Kitobni o'qish: «Когда наступит утро»

Shrift:

Когда наступит утро

Двери ресторана «Cicada» распахнулись перед роскошной женщиной средних лет. Ее звали Софи Морис. Она была стройна, даже худа: в черном, открытом, приталенном платье в пол, с глубоким вырезом на груди и спине. Ее светлые волнистые волосы были слегка растрепаны. Они мягко спускались вниз, привлекая внимание к сексуальным косточкам на плечах. Кожа казалось бархатной, прозрачной. Вечерний макияж подчеркивал глубину огромных зеленых глаз и нежность губ. А все ее движения: будь то поворот головы, небрежный взмах руки и надменный брошенный взгляд, говорили о многом, а именно о том, что мало кто из мужчин смог бы не заметить эту божественную красоту.

– Софи!
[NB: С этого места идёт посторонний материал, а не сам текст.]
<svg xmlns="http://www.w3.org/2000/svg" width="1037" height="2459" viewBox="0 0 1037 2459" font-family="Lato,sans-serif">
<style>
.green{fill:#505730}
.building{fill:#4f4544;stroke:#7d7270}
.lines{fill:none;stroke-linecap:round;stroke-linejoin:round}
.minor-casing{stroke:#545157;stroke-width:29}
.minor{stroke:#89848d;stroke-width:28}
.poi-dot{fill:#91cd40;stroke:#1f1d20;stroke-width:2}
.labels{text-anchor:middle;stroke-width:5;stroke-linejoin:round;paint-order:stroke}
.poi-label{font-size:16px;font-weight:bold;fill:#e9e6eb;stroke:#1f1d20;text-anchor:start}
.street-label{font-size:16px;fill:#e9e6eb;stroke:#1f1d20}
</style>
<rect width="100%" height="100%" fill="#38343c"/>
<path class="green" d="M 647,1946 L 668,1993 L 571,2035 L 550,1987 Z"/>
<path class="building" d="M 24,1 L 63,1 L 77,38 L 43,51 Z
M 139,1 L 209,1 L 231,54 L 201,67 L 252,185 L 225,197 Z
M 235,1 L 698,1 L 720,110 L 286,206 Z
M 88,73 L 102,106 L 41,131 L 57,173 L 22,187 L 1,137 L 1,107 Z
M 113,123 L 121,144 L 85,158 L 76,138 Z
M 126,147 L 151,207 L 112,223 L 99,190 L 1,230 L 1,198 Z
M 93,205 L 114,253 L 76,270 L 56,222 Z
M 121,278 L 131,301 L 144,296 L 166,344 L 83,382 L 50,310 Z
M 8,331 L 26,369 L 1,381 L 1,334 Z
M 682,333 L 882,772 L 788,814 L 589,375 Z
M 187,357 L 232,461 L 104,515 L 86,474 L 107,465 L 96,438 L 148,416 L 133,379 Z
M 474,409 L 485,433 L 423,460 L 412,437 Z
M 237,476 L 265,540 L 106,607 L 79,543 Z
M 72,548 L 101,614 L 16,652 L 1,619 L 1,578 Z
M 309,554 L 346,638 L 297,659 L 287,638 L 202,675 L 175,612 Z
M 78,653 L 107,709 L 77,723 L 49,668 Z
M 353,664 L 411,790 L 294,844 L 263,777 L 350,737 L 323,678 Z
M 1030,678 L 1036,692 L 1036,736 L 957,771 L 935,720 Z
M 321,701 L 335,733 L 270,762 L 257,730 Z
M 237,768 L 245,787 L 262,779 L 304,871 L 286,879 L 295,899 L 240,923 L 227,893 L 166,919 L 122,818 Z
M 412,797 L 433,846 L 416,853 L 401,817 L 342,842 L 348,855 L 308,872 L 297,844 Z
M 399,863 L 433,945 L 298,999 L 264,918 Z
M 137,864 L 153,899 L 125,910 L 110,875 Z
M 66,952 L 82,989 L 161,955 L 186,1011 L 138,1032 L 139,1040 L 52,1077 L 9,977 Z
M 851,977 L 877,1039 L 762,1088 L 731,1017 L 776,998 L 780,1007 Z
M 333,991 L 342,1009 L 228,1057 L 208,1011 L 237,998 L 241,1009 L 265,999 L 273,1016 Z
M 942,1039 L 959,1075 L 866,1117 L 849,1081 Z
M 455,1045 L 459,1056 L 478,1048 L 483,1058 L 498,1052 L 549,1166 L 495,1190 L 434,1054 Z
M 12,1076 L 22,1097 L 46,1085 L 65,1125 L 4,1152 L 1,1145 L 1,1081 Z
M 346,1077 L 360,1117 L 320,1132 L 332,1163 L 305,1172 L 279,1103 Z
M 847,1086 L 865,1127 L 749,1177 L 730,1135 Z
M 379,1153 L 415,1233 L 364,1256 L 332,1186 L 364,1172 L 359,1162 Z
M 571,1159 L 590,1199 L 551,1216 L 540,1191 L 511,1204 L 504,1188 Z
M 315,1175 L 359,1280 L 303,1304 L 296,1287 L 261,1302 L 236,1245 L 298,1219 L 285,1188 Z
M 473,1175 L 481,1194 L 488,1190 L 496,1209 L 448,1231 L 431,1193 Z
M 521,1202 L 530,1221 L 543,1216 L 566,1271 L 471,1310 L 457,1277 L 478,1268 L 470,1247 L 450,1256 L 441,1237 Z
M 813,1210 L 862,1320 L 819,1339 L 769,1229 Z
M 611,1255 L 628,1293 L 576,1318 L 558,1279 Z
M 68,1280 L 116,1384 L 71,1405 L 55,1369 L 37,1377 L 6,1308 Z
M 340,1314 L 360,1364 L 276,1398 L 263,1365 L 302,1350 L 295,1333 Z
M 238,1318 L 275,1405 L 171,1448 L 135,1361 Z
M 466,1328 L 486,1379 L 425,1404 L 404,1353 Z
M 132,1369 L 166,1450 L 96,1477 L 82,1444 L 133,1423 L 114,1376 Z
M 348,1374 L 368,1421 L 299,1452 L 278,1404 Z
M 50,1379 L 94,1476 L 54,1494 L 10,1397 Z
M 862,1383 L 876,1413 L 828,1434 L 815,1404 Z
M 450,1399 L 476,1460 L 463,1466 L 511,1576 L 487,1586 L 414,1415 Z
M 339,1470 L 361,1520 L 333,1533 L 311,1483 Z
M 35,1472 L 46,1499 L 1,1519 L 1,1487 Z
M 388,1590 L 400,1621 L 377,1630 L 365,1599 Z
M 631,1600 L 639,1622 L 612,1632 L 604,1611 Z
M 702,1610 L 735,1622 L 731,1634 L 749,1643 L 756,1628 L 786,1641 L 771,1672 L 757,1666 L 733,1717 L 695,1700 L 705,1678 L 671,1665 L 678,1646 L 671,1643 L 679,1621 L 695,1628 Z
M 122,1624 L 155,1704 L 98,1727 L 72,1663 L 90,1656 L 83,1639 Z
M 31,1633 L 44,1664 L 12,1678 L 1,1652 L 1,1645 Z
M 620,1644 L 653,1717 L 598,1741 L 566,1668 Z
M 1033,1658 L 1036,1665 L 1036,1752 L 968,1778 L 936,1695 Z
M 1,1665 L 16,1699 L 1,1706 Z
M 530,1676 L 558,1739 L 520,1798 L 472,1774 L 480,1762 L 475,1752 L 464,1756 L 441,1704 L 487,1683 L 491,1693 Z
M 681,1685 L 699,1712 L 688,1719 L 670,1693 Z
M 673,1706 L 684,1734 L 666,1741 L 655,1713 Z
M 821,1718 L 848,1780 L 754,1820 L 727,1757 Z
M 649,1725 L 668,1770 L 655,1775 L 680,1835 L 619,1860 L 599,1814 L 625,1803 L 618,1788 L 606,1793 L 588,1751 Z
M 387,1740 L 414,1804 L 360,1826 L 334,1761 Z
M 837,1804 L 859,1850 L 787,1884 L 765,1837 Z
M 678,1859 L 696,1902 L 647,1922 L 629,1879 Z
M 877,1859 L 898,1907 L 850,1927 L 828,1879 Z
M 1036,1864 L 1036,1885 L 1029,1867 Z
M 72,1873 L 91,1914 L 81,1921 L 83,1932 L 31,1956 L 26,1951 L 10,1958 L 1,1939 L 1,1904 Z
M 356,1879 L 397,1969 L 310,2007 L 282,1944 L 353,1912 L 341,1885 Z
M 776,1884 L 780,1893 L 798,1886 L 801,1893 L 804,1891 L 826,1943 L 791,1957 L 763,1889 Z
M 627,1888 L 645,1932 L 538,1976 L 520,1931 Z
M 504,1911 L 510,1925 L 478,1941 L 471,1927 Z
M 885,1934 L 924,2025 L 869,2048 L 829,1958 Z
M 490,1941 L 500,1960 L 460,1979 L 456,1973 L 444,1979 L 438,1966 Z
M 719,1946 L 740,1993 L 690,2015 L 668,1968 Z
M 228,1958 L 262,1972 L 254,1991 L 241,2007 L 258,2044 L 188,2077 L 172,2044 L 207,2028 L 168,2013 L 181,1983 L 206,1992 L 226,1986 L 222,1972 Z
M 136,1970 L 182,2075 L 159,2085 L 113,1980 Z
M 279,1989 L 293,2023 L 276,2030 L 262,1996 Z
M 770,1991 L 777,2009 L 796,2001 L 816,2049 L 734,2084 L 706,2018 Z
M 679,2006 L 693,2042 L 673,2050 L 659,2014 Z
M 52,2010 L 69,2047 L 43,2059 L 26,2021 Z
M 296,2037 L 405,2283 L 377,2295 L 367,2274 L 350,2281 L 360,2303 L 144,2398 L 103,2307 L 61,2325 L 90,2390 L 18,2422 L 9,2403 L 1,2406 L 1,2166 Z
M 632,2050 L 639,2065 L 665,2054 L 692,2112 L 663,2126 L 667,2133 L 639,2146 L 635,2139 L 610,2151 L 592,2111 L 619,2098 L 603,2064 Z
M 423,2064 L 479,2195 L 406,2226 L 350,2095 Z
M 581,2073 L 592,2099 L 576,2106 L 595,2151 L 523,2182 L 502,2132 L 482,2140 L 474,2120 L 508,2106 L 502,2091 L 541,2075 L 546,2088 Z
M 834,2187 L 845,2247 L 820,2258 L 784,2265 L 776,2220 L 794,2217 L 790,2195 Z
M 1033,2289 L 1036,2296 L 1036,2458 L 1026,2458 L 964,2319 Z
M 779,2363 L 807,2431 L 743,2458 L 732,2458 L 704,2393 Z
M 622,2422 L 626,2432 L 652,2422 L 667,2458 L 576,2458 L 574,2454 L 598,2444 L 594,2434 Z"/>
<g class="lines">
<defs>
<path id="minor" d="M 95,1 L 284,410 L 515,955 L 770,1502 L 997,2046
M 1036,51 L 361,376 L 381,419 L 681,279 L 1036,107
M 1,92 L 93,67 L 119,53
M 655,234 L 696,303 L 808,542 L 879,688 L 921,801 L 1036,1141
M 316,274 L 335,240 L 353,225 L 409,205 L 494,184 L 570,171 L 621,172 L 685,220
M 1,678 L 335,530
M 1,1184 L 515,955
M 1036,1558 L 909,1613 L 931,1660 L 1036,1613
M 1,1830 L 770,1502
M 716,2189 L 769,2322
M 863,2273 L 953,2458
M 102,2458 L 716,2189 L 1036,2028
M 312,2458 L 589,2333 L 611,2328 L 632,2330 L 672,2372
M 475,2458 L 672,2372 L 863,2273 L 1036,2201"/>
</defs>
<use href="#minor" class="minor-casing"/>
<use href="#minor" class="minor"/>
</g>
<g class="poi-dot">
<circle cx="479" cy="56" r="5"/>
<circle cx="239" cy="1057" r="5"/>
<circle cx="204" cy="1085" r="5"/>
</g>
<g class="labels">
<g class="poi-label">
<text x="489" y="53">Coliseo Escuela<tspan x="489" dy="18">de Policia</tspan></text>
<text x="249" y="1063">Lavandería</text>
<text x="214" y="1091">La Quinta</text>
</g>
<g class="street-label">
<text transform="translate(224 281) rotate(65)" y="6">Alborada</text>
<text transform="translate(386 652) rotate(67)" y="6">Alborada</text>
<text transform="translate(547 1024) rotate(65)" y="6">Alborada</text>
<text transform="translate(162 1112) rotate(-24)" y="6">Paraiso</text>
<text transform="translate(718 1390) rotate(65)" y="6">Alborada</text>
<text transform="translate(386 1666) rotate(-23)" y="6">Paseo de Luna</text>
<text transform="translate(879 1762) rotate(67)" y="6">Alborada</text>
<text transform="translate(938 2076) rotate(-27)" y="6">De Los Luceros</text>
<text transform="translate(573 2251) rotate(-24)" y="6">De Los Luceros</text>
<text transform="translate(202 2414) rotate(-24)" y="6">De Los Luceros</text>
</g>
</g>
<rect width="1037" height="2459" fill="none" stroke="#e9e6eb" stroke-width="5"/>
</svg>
Я ослеплен! – глаза управляющего загорелись, он расцеловал ее руки. И было видно, что все это сделал совсем не из вежливости. Джеймс Робинсон служил в ресторане тридцать лет, видел много женщин, но и его сводил с ума этот взгляд. Ему было семьдесят с хвостиком, он неизменно носил маленькие очки, был элегантен, очень приветливо улыбался и вообще был «отличным парнем». Как однажды назвала его Софи.
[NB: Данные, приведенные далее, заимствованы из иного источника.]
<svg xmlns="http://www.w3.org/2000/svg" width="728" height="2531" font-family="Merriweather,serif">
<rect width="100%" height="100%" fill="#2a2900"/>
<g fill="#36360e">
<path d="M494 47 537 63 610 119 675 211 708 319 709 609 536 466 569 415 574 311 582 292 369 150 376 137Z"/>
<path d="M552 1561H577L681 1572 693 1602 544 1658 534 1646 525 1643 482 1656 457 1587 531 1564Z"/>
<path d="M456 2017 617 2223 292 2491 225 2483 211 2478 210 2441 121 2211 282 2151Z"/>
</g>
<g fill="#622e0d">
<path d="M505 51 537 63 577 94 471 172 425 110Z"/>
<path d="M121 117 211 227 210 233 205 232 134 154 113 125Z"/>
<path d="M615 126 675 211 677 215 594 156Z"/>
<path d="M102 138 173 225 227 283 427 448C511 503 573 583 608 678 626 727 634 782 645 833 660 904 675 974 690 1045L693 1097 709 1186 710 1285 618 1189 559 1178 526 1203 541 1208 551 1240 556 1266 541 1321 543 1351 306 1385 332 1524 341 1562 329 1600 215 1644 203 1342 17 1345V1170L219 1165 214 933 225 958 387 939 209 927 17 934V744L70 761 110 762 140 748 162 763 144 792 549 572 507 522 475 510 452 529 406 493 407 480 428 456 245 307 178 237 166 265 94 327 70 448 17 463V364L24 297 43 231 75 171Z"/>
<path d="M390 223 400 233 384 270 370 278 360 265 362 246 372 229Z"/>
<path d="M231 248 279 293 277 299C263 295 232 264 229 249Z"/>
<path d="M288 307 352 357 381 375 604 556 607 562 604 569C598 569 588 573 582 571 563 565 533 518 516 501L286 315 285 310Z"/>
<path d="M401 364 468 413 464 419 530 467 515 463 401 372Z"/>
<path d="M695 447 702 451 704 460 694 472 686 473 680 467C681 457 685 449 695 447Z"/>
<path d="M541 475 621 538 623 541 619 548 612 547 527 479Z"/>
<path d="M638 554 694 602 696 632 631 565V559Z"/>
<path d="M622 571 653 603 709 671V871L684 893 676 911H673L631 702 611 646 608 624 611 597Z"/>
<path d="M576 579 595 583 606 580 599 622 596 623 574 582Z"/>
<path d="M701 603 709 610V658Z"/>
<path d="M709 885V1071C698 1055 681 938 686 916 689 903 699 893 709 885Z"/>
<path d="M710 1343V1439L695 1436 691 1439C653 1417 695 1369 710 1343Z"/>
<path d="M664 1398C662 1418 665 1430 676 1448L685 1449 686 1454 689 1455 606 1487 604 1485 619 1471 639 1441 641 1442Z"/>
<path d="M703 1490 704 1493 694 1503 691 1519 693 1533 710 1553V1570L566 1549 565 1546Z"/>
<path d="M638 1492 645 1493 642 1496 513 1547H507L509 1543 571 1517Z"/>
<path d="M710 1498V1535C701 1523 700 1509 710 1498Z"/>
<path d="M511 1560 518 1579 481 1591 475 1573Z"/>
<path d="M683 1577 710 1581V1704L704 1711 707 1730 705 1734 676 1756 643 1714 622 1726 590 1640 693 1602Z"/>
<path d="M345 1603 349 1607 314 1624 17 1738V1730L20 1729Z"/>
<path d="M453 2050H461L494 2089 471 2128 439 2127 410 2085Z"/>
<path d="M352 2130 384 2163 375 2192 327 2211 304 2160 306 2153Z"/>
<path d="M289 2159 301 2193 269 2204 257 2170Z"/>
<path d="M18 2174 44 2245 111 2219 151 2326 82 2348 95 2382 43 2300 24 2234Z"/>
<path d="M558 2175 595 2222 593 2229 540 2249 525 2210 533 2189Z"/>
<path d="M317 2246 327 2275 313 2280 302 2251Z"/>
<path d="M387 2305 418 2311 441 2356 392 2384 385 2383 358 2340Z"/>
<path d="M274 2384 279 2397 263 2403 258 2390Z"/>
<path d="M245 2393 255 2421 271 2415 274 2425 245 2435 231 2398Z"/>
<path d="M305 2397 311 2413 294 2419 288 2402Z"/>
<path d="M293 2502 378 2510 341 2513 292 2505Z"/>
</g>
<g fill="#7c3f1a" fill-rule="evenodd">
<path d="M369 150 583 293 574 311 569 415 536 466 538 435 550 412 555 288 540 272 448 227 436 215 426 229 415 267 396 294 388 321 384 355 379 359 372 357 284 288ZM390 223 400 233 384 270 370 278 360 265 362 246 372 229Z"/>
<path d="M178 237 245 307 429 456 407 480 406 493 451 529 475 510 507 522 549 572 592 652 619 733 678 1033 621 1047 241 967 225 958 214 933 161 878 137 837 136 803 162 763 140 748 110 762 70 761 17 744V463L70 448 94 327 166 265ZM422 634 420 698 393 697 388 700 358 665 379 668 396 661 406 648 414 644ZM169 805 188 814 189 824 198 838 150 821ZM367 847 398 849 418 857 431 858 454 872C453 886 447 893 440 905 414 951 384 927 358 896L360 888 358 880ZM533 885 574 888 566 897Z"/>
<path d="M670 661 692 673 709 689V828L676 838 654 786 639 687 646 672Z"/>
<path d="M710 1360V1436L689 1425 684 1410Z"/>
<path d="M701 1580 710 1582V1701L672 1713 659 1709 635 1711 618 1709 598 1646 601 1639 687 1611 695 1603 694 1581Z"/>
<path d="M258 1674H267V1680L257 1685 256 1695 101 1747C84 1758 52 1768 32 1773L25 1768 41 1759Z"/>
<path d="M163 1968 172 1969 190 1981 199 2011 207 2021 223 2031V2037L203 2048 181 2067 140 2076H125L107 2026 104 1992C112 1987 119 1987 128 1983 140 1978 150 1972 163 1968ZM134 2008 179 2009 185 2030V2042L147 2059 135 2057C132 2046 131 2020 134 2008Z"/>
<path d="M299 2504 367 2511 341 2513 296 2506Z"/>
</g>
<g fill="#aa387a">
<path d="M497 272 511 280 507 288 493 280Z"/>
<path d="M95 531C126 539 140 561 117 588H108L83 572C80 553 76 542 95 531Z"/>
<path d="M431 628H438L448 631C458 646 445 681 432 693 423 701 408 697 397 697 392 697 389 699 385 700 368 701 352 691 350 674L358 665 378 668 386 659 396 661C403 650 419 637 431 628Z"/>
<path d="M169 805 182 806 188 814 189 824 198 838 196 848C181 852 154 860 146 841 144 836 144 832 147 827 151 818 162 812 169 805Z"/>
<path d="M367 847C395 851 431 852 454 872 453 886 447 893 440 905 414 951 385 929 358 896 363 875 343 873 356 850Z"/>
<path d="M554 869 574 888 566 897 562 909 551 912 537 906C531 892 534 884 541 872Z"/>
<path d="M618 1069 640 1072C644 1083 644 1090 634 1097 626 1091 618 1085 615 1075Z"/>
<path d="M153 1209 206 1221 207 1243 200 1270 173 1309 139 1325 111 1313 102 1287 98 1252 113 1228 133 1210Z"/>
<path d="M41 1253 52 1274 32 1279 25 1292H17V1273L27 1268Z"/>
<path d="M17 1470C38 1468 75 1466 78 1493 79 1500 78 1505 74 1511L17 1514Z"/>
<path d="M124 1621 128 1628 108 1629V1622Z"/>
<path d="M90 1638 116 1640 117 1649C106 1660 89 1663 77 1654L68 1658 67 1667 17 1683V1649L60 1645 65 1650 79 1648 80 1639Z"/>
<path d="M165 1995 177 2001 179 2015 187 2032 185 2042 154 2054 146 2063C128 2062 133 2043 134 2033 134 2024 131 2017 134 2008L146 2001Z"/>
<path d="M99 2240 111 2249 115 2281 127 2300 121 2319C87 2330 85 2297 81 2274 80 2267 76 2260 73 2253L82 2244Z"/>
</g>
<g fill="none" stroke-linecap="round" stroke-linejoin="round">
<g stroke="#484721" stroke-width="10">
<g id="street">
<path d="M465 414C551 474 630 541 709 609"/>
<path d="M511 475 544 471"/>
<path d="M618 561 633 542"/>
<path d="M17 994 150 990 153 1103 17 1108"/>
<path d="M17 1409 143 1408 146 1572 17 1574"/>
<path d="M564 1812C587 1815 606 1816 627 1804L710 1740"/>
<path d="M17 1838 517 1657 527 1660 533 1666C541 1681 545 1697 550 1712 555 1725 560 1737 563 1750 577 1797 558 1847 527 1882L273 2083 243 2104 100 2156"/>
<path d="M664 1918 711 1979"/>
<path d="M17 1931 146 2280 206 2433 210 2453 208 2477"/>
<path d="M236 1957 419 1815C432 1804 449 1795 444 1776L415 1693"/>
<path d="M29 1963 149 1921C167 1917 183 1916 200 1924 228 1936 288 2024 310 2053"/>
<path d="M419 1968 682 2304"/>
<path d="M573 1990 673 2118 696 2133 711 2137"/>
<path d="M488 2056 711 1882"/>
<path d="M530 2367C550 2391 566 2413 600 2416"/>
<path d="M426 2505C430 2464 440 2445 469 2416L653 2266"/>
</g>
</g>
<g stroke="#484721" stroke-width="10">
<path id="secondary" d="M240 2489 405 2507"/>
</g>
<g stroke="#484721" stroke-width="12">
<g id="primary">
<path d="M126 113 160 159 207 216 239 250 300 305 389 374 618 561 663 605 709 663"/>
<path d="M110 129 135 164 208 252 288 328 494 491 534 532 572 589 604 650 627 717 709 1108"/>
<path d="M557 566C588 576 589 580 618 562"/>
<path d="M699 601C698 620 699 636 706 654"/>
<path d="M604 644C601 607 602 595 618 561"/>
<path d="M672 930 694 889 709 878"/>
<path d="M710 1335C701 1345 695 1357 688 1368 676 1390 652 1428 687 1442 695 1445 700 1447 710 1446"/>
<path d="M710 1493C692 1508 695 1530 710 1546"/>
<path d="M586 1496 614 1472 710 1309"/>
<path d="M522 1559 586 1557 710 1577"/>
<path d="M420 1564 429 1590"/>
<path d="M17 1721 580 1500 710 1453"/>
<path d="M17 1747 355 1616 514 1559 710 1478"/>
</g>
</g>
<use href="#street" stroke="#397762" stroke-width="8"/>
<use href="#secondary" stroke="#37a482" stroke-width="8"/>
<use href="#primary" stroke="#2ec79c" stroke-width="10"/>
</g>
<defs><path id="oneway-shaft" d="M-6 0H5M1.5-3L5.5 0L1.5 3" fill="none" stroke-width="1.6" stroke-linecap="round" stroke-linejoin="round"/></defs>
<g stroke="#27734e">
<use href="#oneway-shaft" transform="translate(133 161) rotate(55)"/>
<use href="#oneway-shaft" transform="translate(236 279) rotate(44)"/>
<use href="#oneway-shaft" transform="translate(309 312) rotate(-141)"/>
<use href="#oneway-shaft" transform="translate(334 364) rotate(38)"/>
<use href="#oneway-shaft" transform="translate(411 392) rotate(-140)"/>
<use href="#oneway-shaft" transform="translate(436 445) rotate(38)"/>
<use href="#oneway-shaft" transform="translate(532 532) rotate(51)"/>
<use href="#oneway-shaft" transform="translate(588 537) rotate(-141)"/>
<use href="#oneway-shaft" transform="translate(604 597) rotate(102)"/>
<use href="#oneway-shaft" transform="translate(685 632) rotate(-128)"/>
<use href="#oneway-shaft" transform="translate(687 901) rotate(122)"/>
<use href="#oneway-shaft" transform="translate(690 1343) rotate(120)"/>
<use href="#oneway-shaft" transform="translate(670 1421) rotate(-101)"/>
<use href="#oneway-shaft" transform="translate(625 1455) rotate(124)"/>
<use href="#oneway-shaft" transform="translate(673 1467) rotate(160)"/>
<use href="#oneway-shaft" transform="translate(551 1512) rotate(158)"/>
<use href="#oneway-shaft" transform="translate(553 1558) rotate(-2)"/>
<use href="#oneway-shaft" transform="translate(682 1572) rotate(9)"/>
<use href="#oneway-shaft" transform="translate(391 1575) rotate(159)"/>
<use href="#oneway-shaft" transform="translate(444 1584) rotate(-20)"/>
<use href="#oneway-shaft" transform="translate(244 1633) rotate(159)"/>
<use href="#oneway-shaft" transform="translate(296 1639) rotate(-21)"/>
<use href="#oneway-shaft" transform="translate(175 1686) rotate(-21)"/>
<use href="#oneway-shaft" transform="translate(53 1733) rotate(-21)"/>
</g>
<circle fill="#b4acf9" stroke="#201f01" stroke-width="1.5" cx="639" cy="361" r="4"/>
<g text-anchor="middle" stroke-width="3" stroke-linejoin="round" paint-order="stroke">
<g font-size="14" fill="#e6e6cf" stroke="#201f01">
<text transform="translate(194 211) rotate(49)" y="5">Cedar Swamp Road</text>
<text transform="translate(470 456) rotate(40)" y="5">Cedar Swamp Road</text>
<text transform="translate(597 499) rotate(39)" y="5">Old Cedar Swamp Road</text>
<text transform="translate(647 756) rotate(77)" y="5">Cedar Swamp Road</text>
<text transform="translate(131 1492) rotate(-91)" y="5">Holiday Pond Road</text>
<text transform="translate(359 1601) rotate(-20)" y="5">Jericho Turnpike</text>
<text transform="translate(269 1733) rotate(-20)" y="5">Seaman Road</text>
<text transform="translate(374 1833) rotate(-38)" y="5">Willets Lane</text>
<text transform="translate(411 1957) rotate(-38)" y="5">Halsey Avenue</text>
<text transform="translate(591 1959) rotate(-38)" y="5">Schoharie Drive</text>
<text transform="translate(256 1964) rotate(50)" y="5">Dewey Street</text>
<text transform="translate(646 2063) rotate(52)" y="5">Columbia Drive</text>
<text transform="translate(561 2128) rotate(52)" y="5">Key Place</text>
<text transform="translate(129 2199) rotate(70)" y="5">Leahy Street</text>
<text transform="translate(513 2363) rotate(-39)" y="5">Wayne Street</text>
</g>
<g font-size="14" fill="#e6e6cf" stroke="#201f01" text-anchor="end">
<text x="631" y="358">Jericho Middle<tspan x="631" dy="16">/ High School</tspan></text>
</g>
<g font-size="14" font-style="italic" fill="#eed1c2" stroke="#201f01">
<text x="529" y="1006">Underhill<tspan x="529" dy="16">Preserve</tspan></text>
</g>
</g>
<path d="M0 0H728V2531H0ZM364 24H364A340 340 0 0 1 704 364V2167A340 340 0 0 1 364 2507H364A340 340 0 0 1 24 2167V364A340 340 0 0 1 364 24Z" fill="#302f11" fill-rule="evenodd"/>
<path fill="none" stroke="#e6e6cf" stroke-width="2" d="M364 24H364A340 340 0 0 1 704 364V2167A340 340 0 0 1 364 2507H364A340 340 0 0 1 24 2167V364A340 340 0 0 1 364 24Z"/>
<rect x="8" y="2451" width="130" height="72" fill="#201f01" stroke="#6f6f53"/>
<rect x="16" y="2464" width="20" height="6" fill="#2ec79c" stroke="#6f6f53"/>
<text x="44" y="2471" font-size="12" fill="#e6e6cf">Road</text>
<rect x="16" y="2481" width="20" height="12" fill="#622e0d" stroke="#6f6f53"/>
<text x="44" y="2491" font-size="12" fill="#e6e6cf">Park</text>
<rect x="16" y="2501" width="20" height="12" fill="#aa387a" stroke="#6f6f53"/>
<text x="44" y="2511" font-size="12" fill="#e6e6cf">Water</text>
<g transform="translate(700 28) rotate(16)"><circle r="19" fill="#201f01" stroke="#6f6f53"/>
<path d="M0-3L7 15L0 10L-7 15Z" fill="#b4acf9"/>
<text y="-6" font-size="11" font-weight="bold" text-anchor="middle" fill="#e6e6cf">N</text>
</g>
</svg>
Вот уже несколько лет она появлялась в ресторане раз в год, и только 30 июля. Садилась в самый уютный уголок, из которого хорошо просматривался вход, пила дорогой коньяк, а потом, пробыв несколько часов, уходила. Никто не знал, в чем была причина столь странного поведения, но спрашивать никто не решался. Это была не просто женщина, это была богиня. Вот и сегодня с ее появлением в зале все изменилось. И пока Софи дефилировала к своему месту, она чувствовала взгляды дам и господ, которые просто не могли отвести от нее глаз. И даже подсвечники из богемского стекла и огромные хрустальные люстры начали светить как-то иначе, словно понимали, что они всего лишь подсветка для бриллианта.

– Джеймс, мне как всегда: «Courvoisier» и два бокала. Софи натянуто улыбнулась. Управляющий это заметил и хотел спросить, но… она опередила его:

– Не обращайте внимания, Джеймс…

Софи обвела глазами зал. Она вроде смотрела вскользь, но в тоже время это был не просто любопытный взгляд. Он был тревожным и напряженным. Она словно искала кого-то. Но, увы… И только мужчины, которые и так поглядывали в ее сторону, оживились.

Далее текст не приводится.